The initial results of transcriptome sequencing were in the form of original images, which could be employed for base recognition and transformation using CASAVA (v1.8) software to obtain the original sequence data65. The quality of the original sequence was evaluated by detecting the base sequencing error rate and G+C distribution. Higher-quality clean reads were obtained by collating and filtering to remove adaptor tags, reads with an N content greater than 5% and lower-quality ultrashort reads. In this study, the whole-genome data of Gossypium hirsutum TM-1 were used as a reference genome sequence (http://grand.cricaas.com.cn/home), and clean reads from seven different tissues were used for genome location analysis using TopHat2 software66. StringTie software was used to reassemble all clean reads for the prediction of new transcripts67. Gene expression level quantification was estimated via the FPKM (fragments per kilobase of transcript sequence per million fragments mapped) method using HTSeq software68. DEGseq software was used to identify the DEGs of different tissues according to a p value ≤ 0.05 and |Log2(Fold Change)| ≥ 269. Finally, the statistical results for the DEGs among tissues were obtained.
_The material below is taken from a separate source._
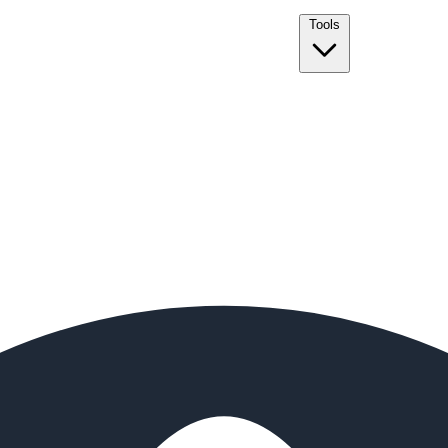
Tools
Functional classification of DEGs

The functional analysis of DEGs was conducted with GO and KEGG annotation. The GOseq R (v4.0.2) software package70 (https://www.r-project.org/)was used for the GO enrichment analysis of DEGs. We used KOBAS (v3.0) software (http://kobas.cbi.pku.edu.cn/kobas3/) to test the statistical abundance of DEGs in the KEGG database. The GO terms and KEGG pathways with corrected p values ≤ 0.05 were considered the thresholds to determine the significant enrichment of DEGs. The main functions and metabolic pathways of DEGs were preliminarily hypothesized.
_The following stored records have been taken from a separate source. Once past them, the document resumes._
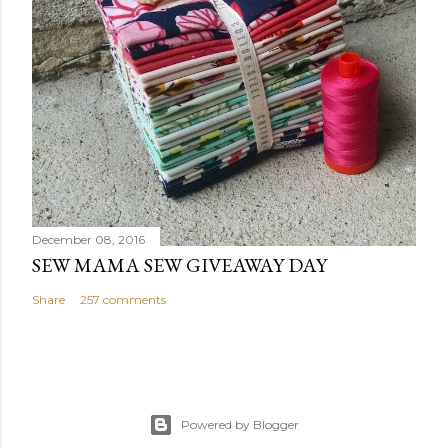
December 08, 2016
SEW MAMA SEW GIVEAWAY DAY
Share
257 comments
Powered by Blogger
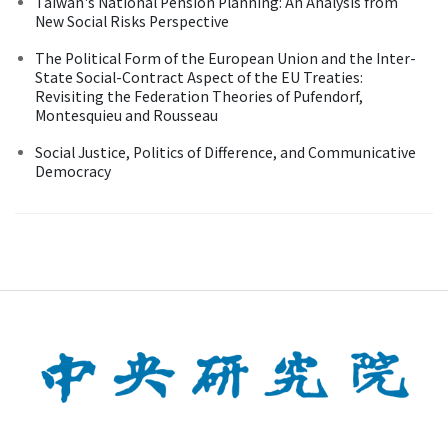
Taiwan's National Pension Planning: An Analysis from
New Social Risks Perspective
The Political Form of the European Union and the Inter-
State Social-Contract Aspect of the EU Treaties:
Revisiting the Federation Theories of Pufendorf,
Montesquieu and Rousseau
Social Justice, Politics of Difference, and Communicative
Democracy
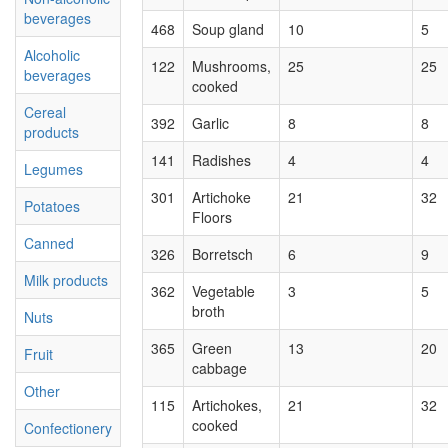
beverages
468
Soup gland
10
5
Alcoholic
122
Mushrooms,
25
25
beverages
cooked
Cereal
392
Garlic
8
8
products
141
Radishes
4
4
Legumes
301
Artichoke
21
32
Potatoes
Floors
Canned
326
Borretsch
6
9
Milk products
362
Vegetable
3
5
broth
Nuts
365
Green
13
20
Fruit
cabbage
Other
115
Artichokes,
21
32
cooked
Confectionery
Verification of RNA-seq results by qRT-PCR

To verify the accuracy of the obtained differential gene expression patterns between fiber and nonfiber tissues, we screened 36 genes that were significantly upregulated in fibers for verification analysis by qRT-PCR. These DEG-specific primers were designed with the Primer3 online tool (http://bioinfo.ut.ee/primer3-0.4.0/) (Table S5). According to the manufacturer's instructions, cDNA synthesis was performed from 1 μg of total RNA in a 20 μL reaction mixture using a PrimerScript RT kit (TAKARA, Dalian, China). The 20 μL reactions were performed using 10 μL of SYBR Premix Ex Taq II (TLi RanseH Plus) (TAKARA, Dalian, China), 0.8 μL of 10 mM forward and reverse primers each, 7.4 µL of ddH2O and 1 μL of cDNA template, after which amplification reactions were conducted. The cotton Sad1 gene was used as an internal reference gene. The qRT-PCR conditions were as follows: 95 °C for 30 s, 40 cycles of 95 °C for 5 s and 60 °C for 34 s. Three biological and technical replicates were performed for each sample to verify the results of the qRT-PCR test, and relative gene expression levels were quantified via the 2-ΔΔCt method.